Problem statement ▸ The word "Sauce" appears in some lines of the entries. Say how many, and give nothing but the number.

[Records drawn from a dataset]
•••
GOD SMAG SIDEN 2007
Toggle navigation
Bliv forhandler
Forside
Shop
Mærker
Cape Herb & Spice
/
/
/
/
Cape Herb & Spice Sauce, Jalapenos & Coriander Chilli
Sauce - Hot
•••
Your response ▸ 2